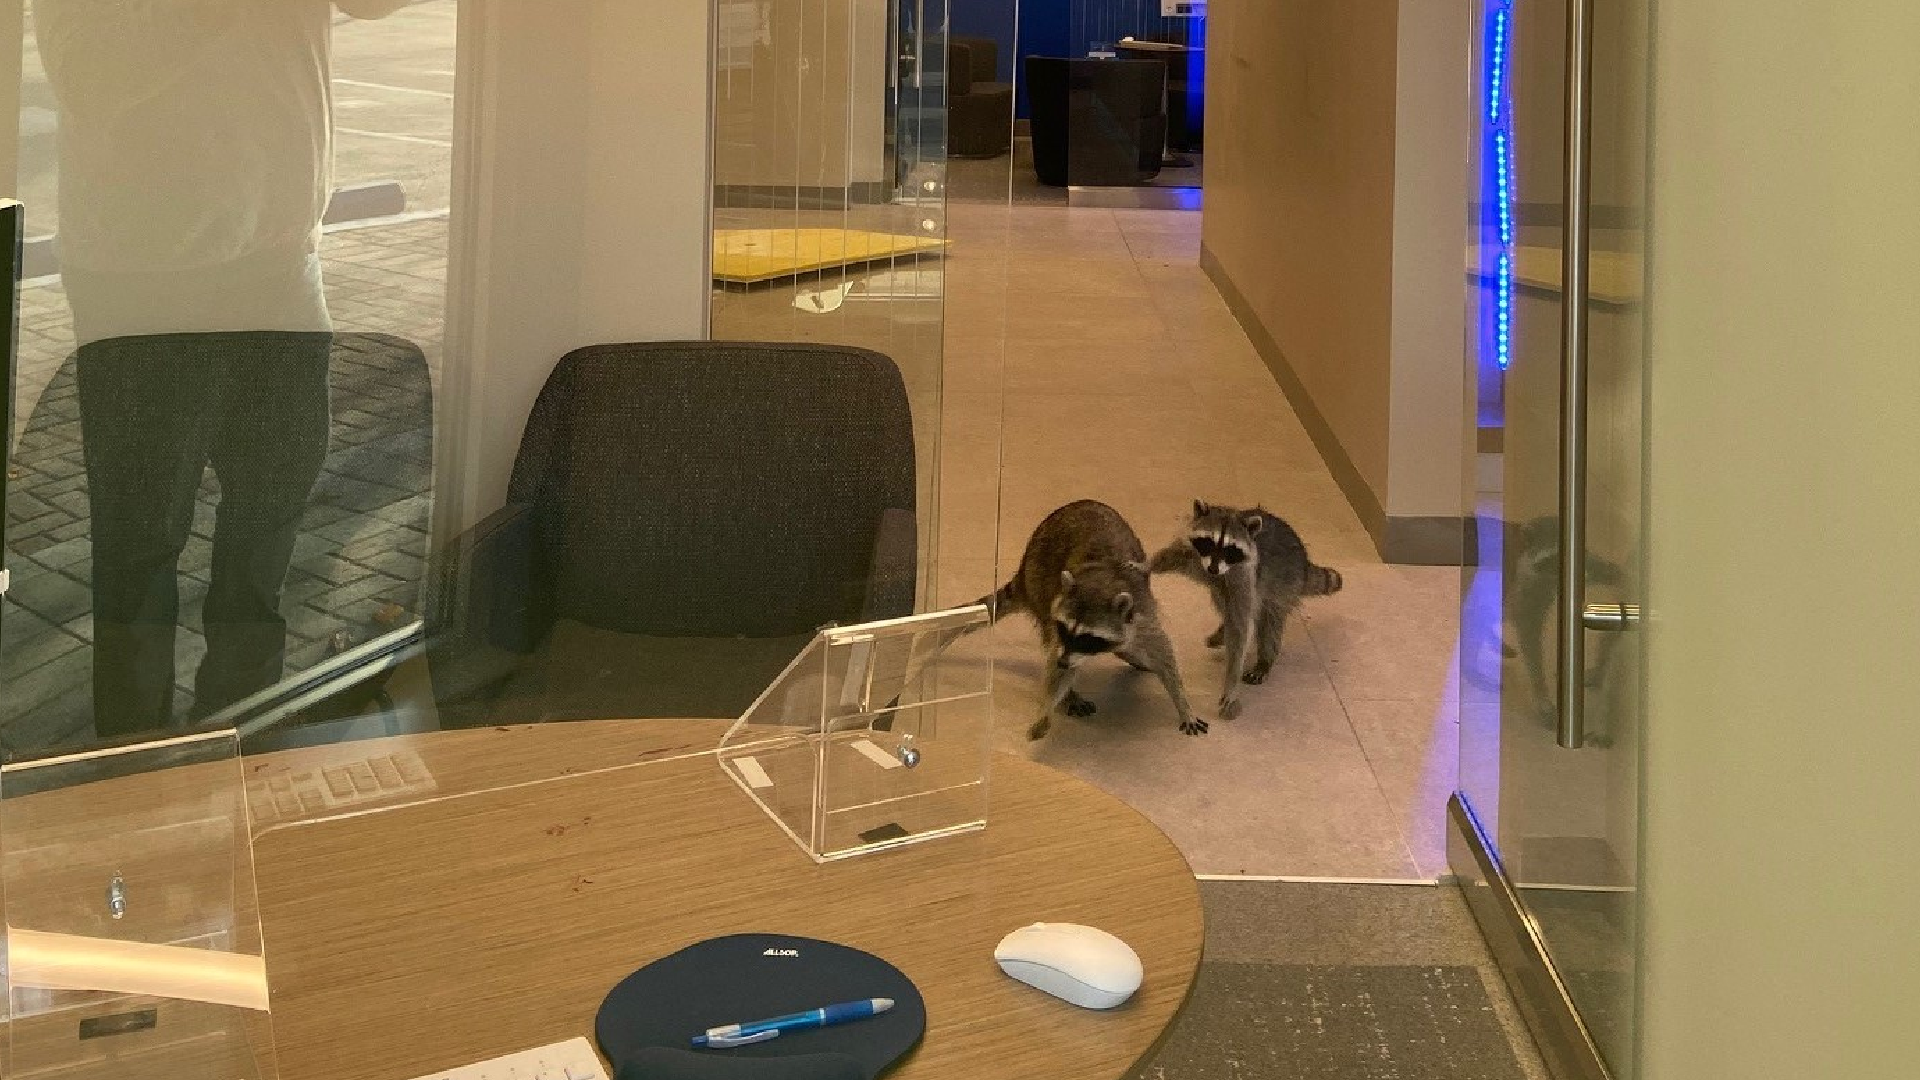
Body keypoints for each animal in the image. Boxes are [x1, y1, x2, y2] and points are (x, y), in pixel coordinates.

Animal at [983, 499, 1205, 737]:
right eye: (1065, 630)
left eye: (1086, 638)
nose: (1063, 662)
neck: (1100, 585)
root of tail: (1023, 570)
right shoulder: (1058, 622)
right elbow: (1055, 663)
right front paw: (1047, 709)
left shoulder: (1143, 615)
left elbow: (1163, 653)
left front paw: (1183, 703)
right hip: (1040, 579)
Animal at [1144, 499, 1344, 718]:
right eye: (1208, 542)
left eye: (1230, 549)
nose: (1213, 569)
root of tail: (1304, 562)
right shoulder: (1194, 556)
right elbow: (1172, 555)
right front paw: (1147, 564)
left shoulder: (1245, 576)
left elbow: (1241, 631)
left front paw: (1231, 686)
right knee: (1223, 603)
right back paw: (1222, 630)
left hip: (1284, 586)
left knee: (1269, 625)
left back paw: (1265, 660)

...

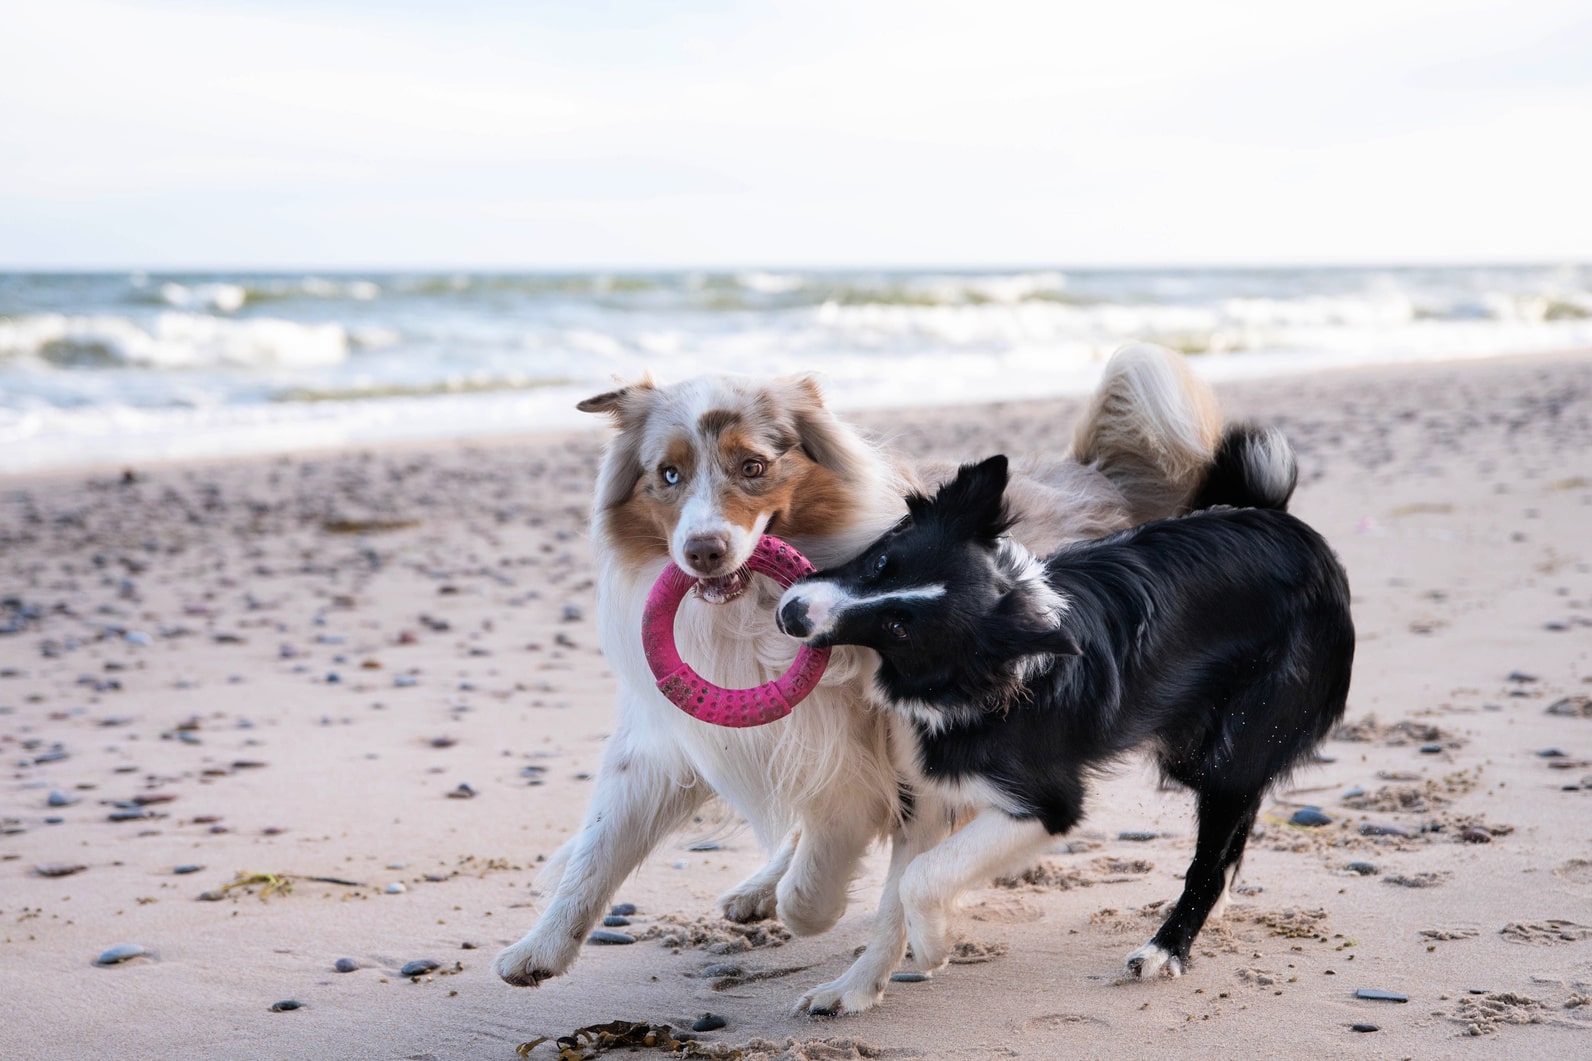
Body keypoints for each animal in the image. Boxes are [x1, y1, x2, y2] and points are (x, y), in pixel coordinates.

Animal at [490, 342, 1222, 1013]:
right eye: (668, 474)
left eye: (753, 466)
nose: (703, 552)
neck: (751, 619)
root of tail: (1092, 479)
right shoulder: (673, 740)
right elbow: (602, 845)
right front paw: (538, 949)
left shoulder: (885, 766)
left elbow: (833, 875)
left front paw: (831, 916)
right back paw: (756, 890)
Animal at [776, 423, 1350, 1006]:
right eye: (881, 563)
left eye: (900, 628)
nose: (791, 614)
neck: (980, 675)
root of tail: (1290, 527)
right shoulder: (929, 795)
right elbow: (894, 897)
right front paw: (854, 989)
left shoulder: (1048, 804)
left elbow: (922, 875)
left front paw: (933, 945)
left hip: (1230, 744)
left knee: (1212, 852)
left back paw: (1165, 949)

**WHAT TO WORK ON:**
Copy out, word for word, the part of the entries above that begins at the line with "nose: (1213, 569)" and ends at the line with "left back paw: (1265, 660)", including both.

**RESULT BELOW:**
nose: (1213, 569)
root of tail: (1304, 562)
right shoulder: (1194, 556)
right elbow: (1172, 555)
right front paw: (1147, 564)
left shoulder: (1245, 576)
left elbow: (1241, 631)
left front paw: (1231, 686)
right knee: (1223, 603)
right back paw: (1222, 630)
left hip: (1284, 586)
left knee: (1269, 625)
left back paw: (1265, 660)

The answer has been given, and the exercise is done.